Porn Valley- Society 1’s Matt Zane is my Rod Serling through the Twilight Zone of Extreme Associates. I didn’t recognize Matt without a hook in his neck and asked him how the music career was going. Zane tells a story I’m sure other recording artists have told since the dawn of the harmonica- that his record company screwed him, basically, and he’s now picking up the pieces.

The fact that the new Extreme building is located next to a costume warehouse is pretty delicious irony, too, since Extreme used to be an all-day costume party. I remember when, without straight jackets or other restraints, Kid Vegas, Wanker Wang and August Arkham had free rein of a building in North Hollywood. Matt remembers that building and rolls his eyes. He likes the new one on Canoga a lot better.

All I can say is, this one is vast and you need GPS to get from one room to the next. We’re sitting in the company lounge, and Matt’s giving me the rundown of Extreme’s latest venture. Besides the fact that Extreme plans to open a video store on the premises stocked with 20,000 adult titles, it’s apparently made a pact with the Devil, and Matt was the Henry Kissinger putting it altogether.

LISTED ENTRIES:
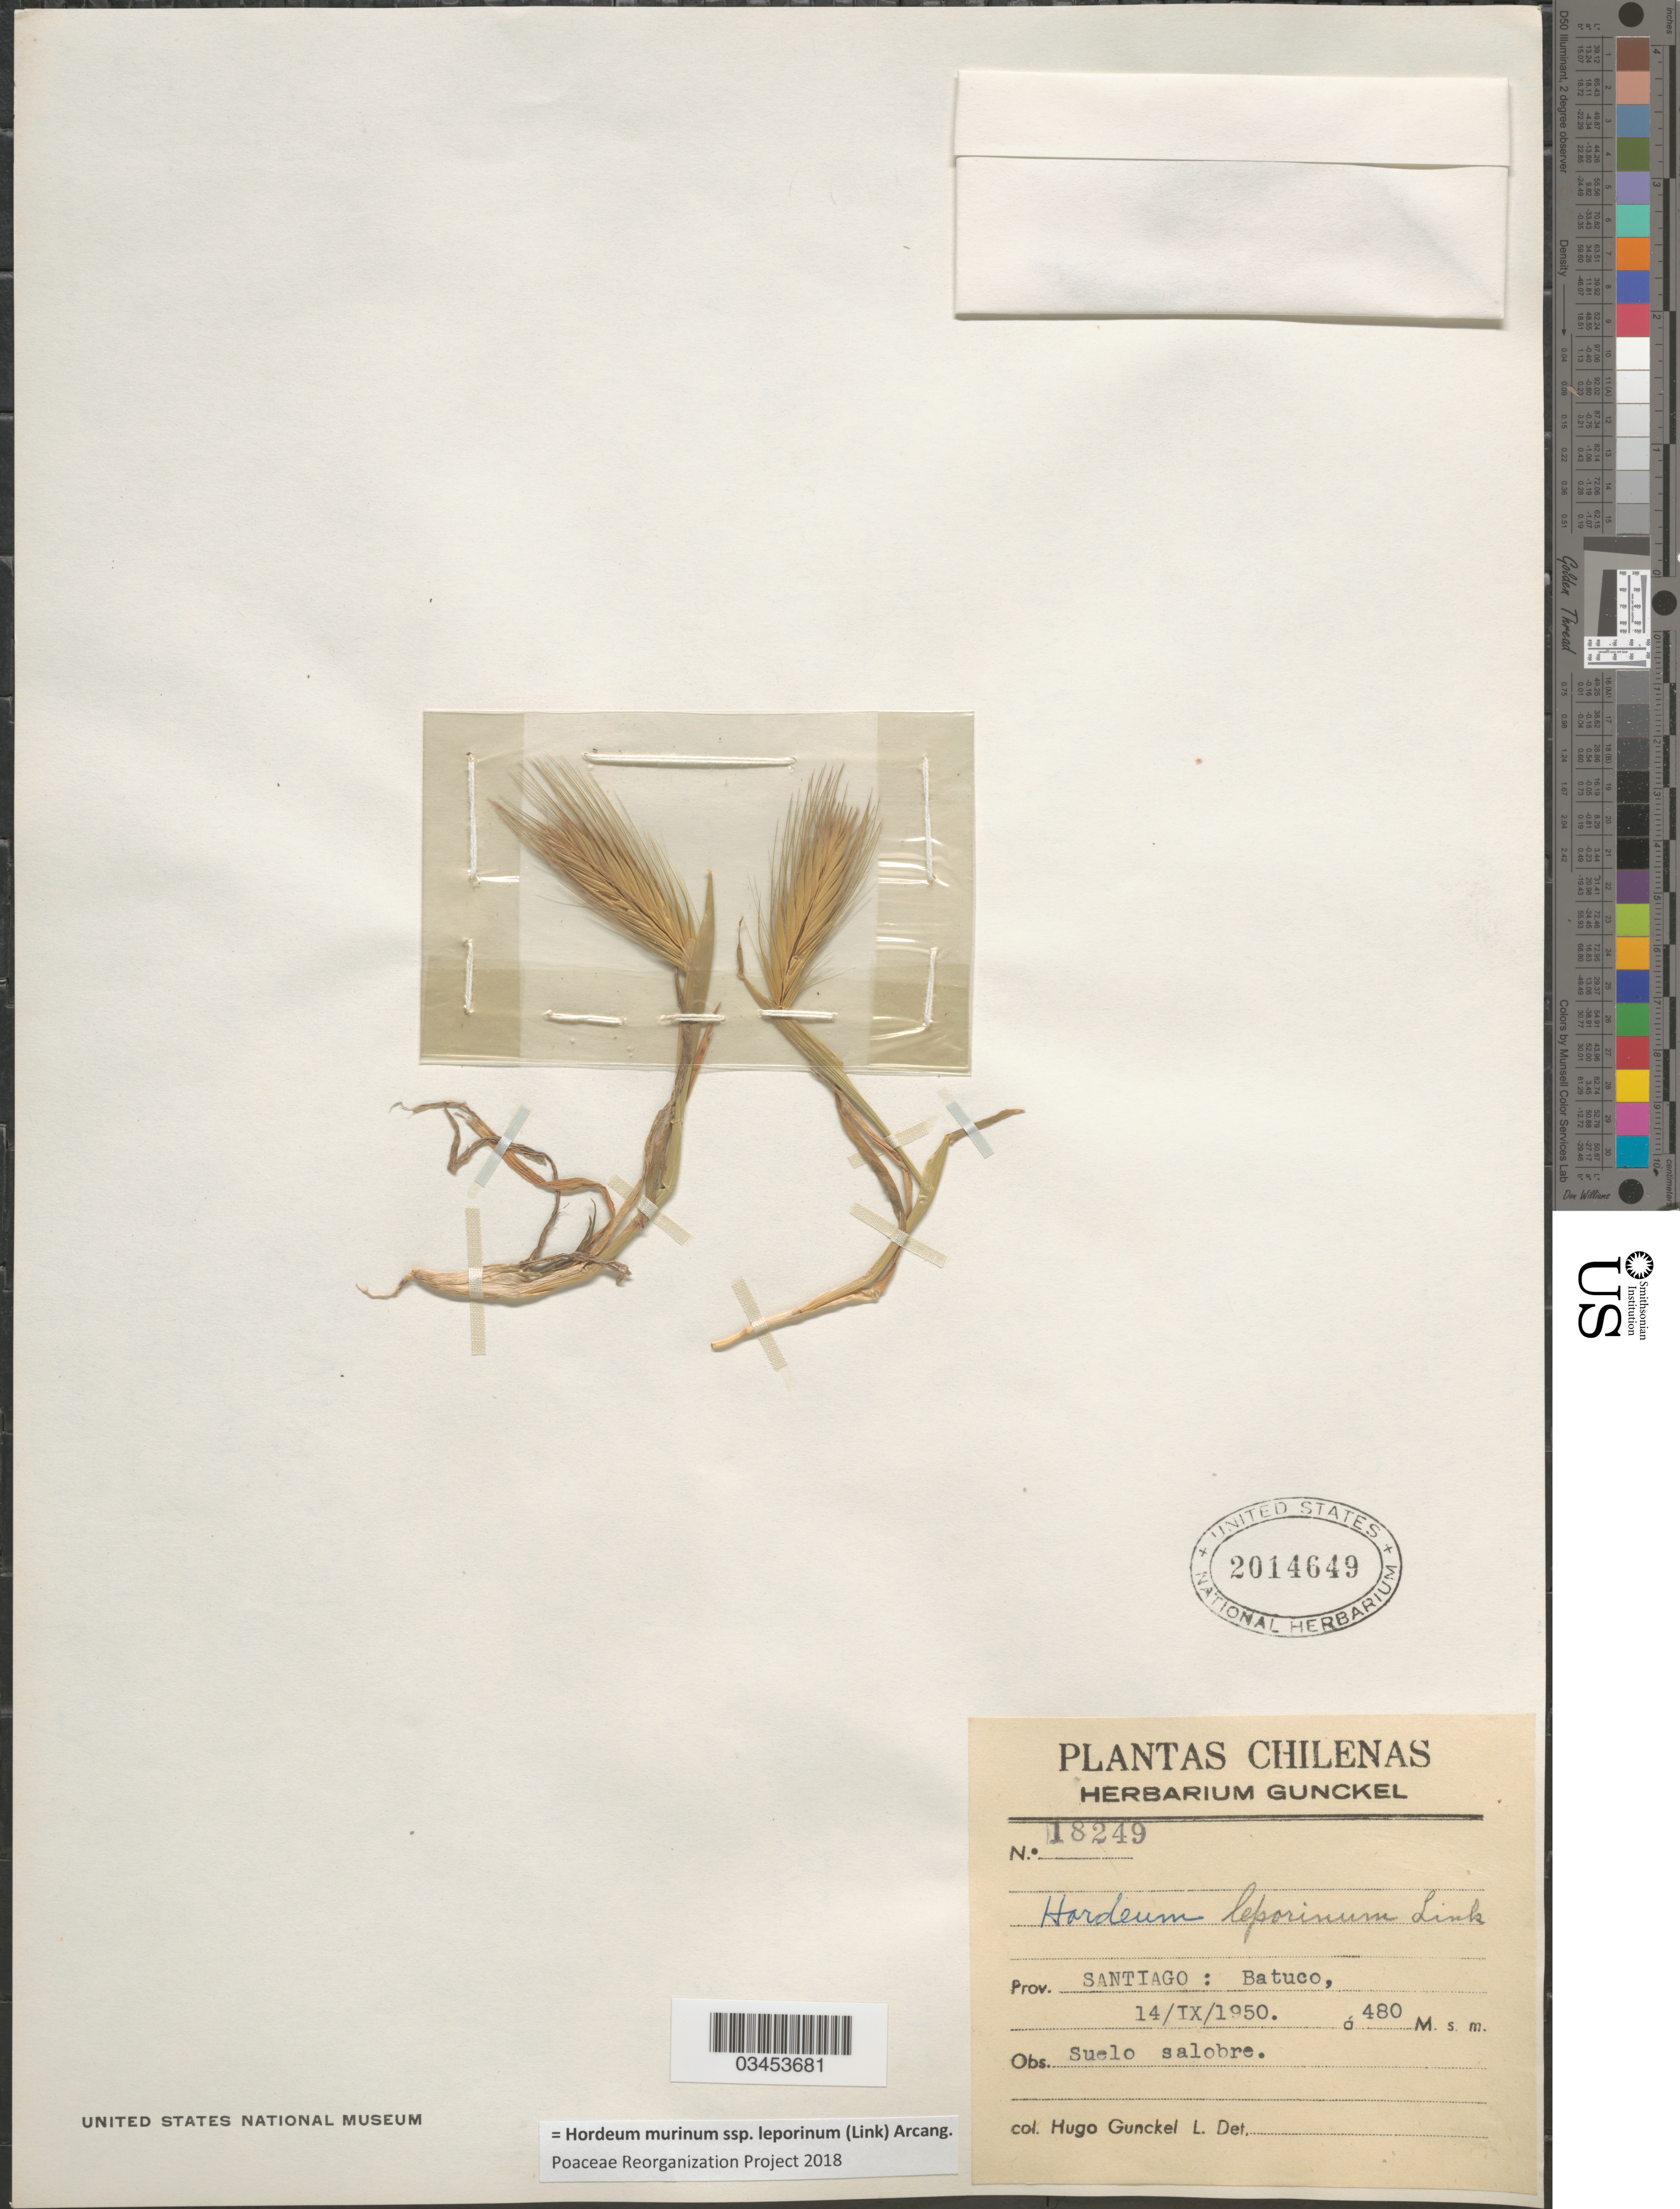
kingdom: Plantae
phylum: Tracheophyta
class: Liliopsida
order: Poales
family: Poaceae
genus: Hordeum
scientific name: Hordeum murinum subsp. leporinum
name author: (Link) Arcang.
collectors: H. Gunckel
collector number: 18249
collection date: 1950-09-14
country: Chile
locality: Prov. Santiago : Batuco.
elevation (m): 480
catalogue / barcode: US 2014649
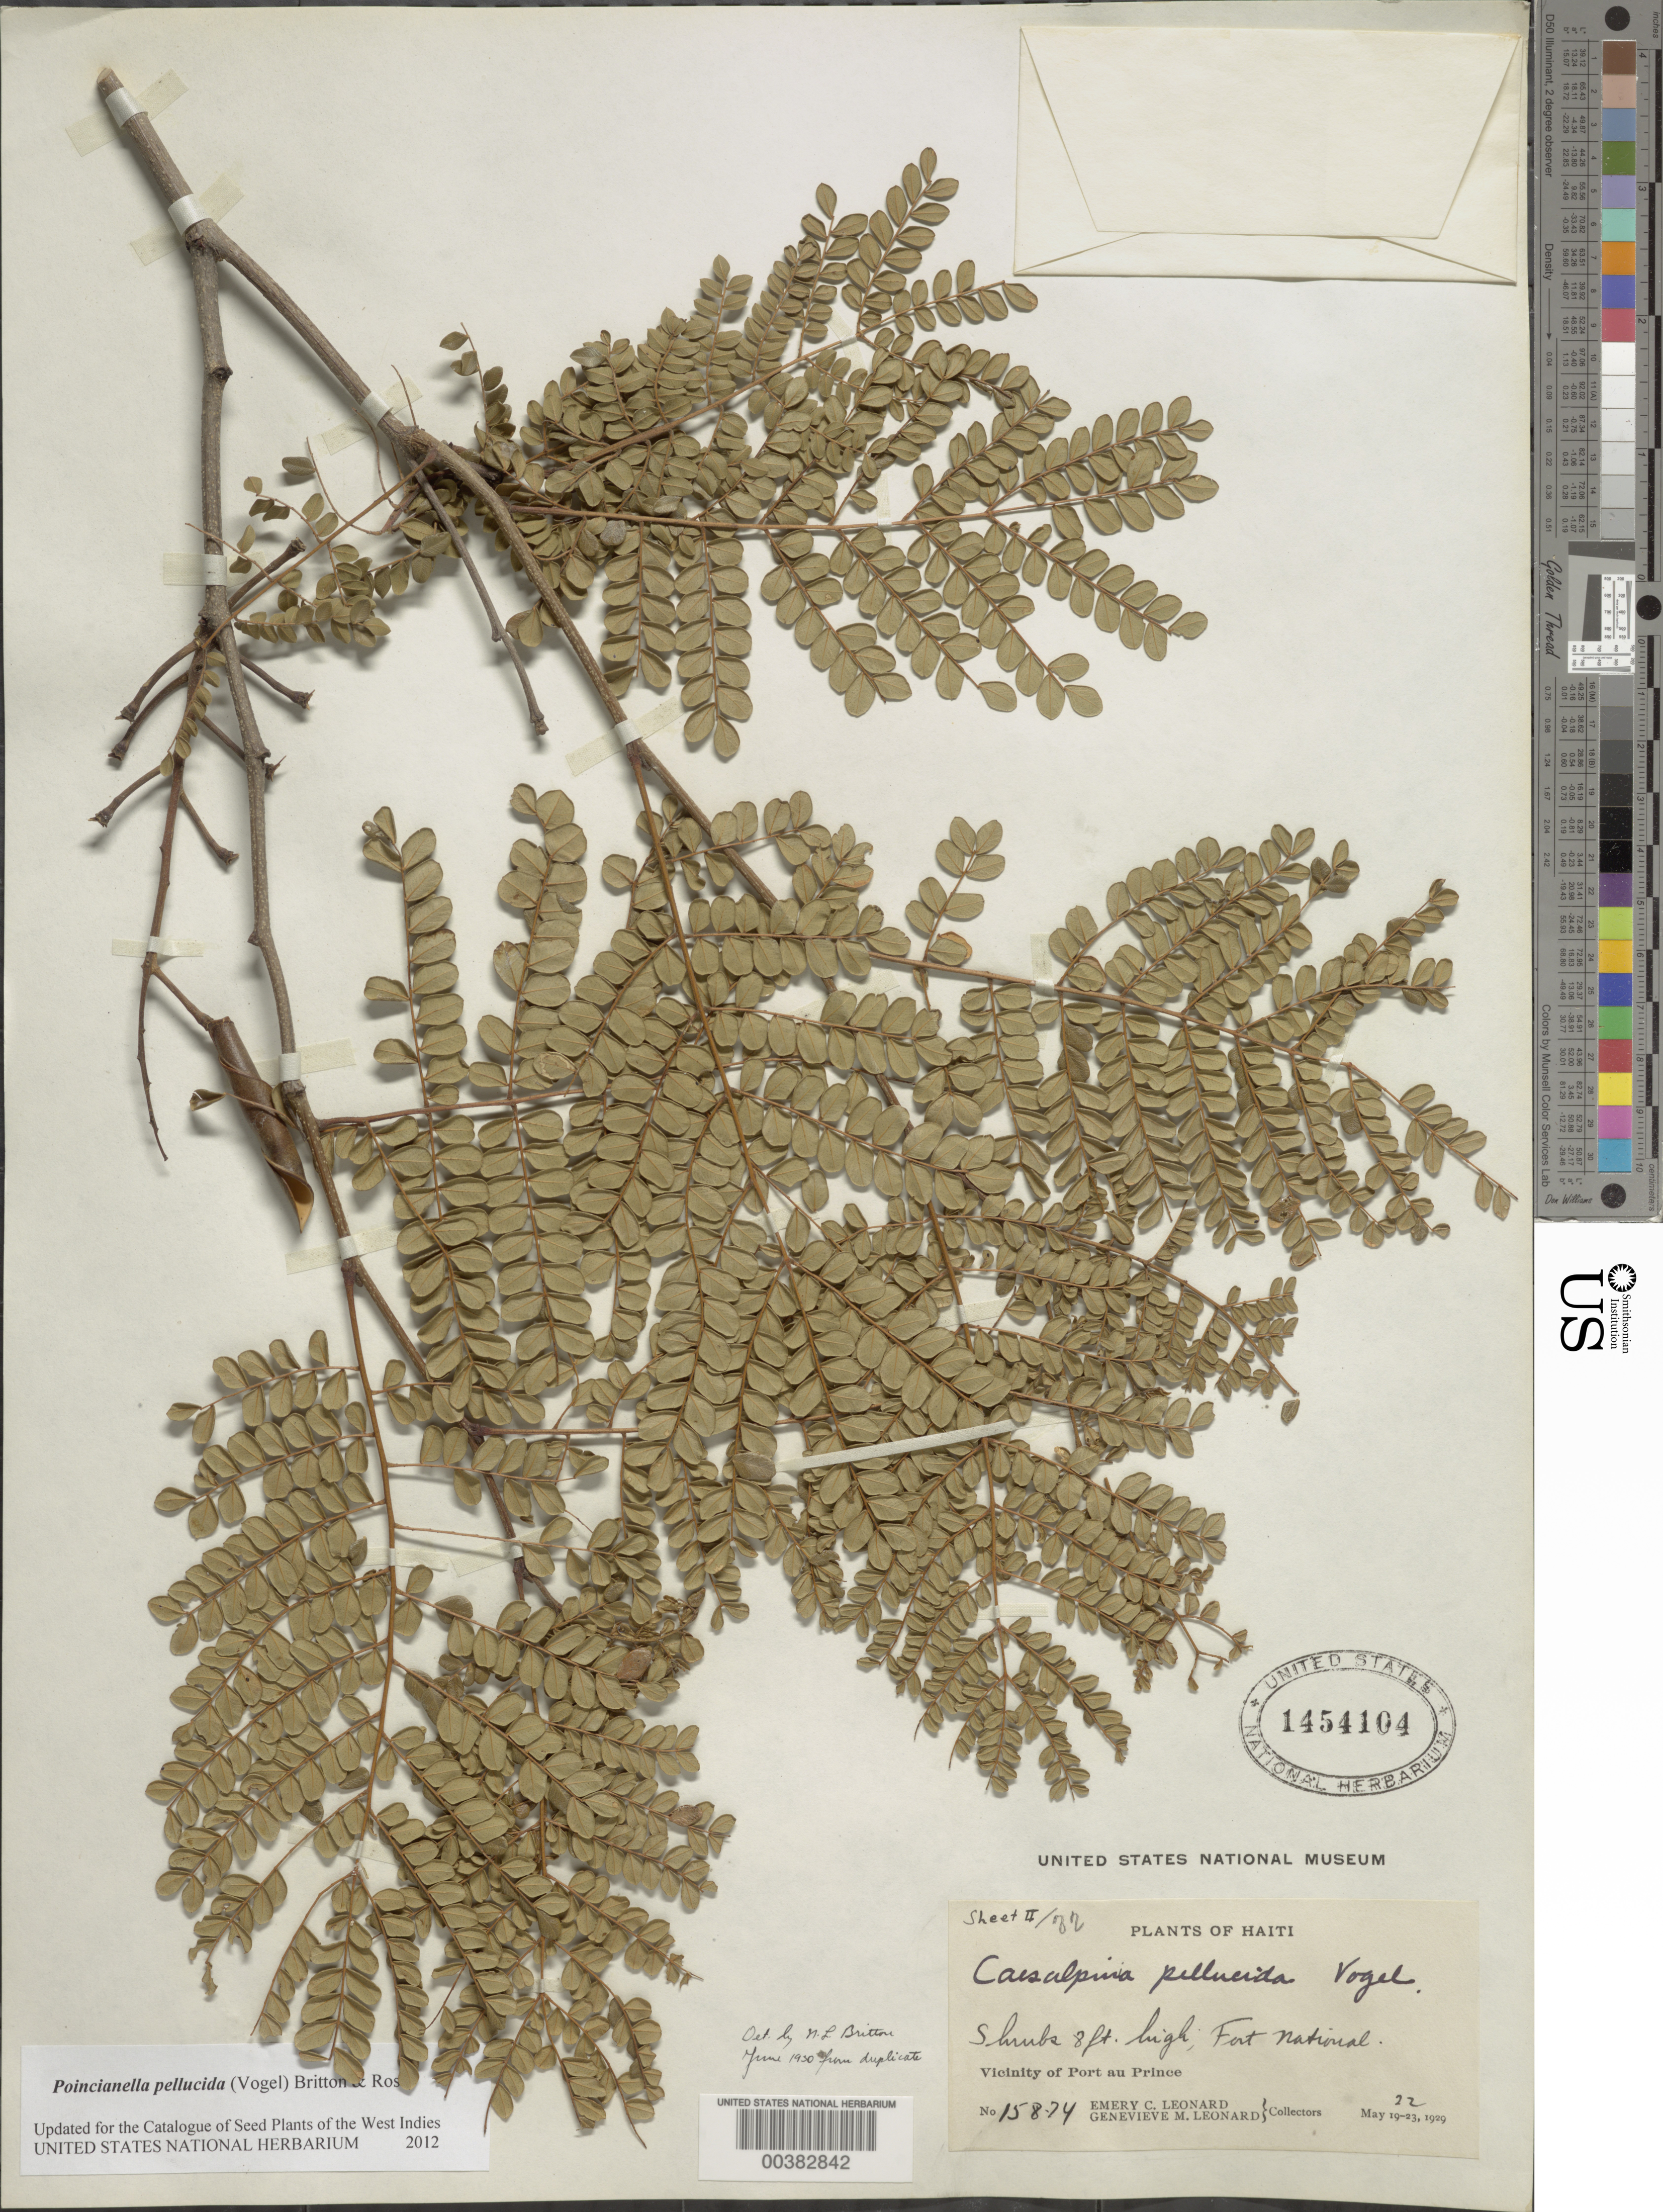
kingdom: Plantae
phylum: Tracheophyta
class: Magnoliopsida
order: Fabales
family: Fabaceae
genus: Cenostigma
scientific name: Cenostigma pellucidum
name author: (Vogel) Gagnon & G.P. Lewis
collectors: E. C. Leonard & G. M. Leonard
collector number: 15874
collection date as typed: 22 May 1929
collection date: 1929-05-22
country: Haiti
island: Hispaniola Island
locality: Fort national; vicinity of port au prince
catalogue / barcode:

STATED PROBLEM:
Please answer these questions from the Extreme Associates passage.
(a) What is the new Extreme building next to?
(b) What street is the building Matt likes better on?
(c) How many adult titles will stock the video store Extreme plans to open on the premises?

WRITTEN RESPONSE:
(a) A costume warehouse.
(b) Canoga.
(c) 20,000.